* _Deine Aufgabe_: Kopiere bitte den Text über Phantomschmerzen vollständig und Wort für Wort.

Was tun, wenn die Hand schmerzt, obwohl sie amputiert wurde? Mindestens jeder zweite Amputierte empfindet solche Phantomschmerzen, vermutlich aufgrund einer Fehlschaltung im Gehirn. Wenn ein Körperteil fehlt, bekommt der dafür zuständige Bereich der Großhirnrinde keinen Input mehr. Die noch vorhandenen Signale sind schwache Impulse aus den Nachbarregionen, die nun in den Vordergrund treten. Die Folge: Der bisher für den amputierten Teil verantwortliche Bereich reagiert jetzt auch auf Reize aus anderen Körperteilen, etwa vom Gesicht. Berührt man den Betroffenen beispielsweise an der Wange, empfindet er den Druck sowohl dort als auch am nicht mehr existierenden Daumen.
Um den häufigen Phantomschmerzen den Kampf anzusagen, hat der klinische Psychologe Thomas Weiß von der Universität Jena zusammen mit einem interdisziplinären Team eine Unterarmprothese umgebaut – und zwar so, dass sie dem Gehirn vorgaukelt, der amputierte Unterarm sei noch da. Dazu sendet die Prothese Tastinformationen von Sensoren an den Fingern an eine Manschette, die am gesunden Teil des Oberarms angebracht ist. „Dort werden die Daten in elektrische Signale umgewandelt und über sechs Elektroden in unterschiedlichen Mustern auf die Haut übertragen”, erklärt Weiß.
„Bisher haben acht Patienten die Prothese jeweils zwei Wochen lang getestet – und ihre Schmerzen haben um etwa 20 Prozent nachgelassen”, sagt der Psychologe. Längere Testperioden waren aus technischen Gründen noch nicht möglich, sollen jedoch in Kürze beginnen, ebenso wie Versuche mit weiteren Prothesentypen. Weiß ist optimistisch: „Auch wenn uns wohl keine vollständige Schmerzlöschung gelingen wird, glaube ich, dass wir noch sehr viel stärkere Effekte erzielen können.”

* _Vorliegende Angaben_:
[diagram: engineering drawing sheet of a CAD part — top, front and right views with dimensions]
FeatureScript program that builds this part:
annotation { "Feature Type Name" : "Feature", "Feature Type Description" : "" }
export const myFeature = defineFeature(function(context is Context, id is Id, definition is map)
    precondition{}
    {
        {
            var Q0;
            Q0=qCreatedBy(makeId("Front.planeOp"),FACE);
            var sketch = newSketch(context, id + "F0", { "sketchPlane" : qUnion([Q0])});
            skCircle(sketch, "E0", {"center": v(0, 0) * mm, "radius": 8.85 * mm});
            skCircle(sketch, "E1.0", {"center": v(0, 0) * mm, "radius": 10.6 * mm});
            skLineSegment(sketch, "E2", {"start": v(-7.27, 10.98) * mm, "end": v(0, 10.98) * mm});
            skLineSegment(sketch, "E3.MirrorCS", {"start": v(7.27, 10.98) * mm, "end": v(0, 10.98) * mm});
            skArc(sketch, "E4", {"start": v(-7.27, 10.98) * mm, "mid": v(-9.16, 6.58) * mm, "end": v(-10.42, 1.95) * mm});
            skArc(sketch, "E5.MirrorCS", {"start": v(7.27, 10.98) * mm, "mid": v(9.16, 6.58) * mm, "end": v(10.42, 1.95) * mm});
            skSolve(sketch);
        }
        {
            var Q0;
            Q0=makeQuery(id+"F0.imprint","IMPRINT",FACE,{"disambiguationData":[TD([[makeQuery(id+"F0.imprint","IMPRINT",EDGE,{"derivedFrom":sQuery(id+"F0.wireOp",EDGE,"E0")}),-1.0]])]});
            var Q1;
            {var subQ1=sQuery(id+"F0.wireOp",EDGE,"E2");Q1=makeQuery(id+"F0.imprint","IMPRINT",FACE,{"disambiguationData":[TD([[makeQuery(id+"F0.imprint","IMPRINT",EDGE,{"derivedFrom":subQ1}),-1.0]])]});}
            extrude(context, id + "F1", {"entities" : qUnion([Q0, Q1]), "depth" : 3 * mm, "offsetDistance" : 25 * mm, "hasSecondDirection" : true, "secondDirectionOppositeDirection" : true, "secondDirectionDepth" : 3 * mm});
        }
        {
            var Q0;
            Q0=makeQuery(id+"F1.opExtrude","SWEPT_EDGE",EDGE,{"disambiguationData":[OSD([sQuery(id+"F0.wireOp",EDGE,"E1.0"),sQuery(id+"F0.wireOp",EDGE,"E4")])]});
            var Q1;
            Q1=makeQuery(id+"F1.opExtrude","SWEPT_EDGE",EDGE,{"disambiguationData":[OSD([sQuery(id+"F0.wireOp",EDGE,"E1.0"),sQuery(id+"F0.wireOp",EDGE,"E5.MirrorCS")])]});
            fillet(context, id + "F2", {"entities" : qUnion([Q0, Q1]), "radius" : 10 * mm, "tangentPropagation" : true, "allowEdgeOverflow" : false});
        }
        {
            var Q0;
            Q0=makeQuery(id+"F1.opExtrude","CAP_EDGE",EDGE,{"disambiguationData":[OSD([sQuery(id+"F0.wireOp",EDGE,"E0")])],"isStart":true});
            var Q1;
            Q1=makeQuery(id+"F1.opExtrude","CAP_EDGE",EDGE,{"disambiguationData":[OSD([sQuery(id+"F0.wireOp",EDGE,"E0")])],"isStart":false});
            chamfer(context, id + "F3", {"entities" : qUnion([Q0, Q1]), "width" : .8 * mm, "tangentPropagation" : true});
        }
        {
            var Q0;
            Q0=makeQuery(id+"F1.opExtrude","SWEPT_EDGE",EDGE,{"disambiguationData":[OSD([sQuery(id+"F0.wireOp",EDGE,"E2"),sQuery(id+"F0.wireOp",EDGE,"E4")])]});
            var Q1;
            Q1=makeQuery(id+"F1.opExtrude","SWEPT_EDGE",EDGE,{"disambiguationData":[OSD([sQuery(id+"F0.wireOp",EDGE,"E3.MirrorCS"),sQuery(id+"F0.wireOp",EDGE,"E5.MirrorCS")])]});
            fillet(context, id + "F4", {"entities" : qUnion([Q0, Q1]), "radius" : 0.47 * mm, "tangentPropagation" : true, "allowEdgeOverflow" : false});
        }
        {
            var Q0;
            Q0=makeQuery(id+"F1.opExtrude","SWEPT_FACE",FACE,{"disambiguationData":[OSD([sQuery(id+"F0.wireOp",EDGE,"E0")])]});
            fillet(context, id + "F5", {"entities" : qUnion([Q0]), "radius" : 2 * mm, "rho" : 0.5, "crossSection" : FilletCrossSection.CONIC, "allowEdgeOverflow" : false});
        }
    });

* _Dein Ergebnis_:
Was tun, wenn die Hand schmerzt, obwohl sie amputiert wurde? Mindestens jeder zweite Amputierte empfindet solche Phantomschmerzen, vermutlich aufgrund einer Fehlschaltung im Gehirn. Wenn ein Körperteil fehlt, bekommt der dafür zuständige Bereich der Großhirnrinde keinen Input mehr. Die noch vorhandenen Signale sind schwache Impulse aus den Nachbarregionen, die nun in den Vordergrund treten. Die Folge: Der bisher für den amputierten Teil verantwortliche Bereich reagiert jetzt auch auf Reize aus anderen Körperteilen, etwa vom Gesicht. Berührt man den Betroffenen beispielsweise an der Wange, empfindet er den Druck sowohl dort als auch am nicht mehr existierenden Daumen.
Um den häufigen Phantomschmerzen den Kampf anzusagen, hat der klinische Psychologe Thomas Weiß von der Universität Jena zusammen mit einem interdisziplinären Team eine Unterarmprothese umgebaut – und zwar so, dass sie dem Gehirn vorgaukelt, der amputierte Unterarm sei noch da. Dazu sendet die Prothese Tastinformationen von Sensoren an den Fingern an eine Manschette, die am gesunden Teil des Oberarms angebracht ist. „Dort werden die Daten in elektrische Signale umgewandelt und über sechs Elektroden in unterschiedlichen Mustern auf die Haut übertragen”, erklärt Weiß.
„Bisher haben acht Patienten die Prothese jeweils zwei Wochen lang getestet – und ihre Schmerzen haben um etwa 20 Prozent nachgelassen”, sagt der Psychologe. Längere Testperioden waren aus technischen Gründen noch nicht möglich, sollen jedoch in Kürze beginnen, ebenso wie Versuche mit weiteren Prothesentypen. Weiß ist optimistisch: „Auch wenn uns wohl keine vollständige Schmerzlöschung gelingen wird, glaube ich, dass wir noch sehr viel stärkere Effekte erzielen können.”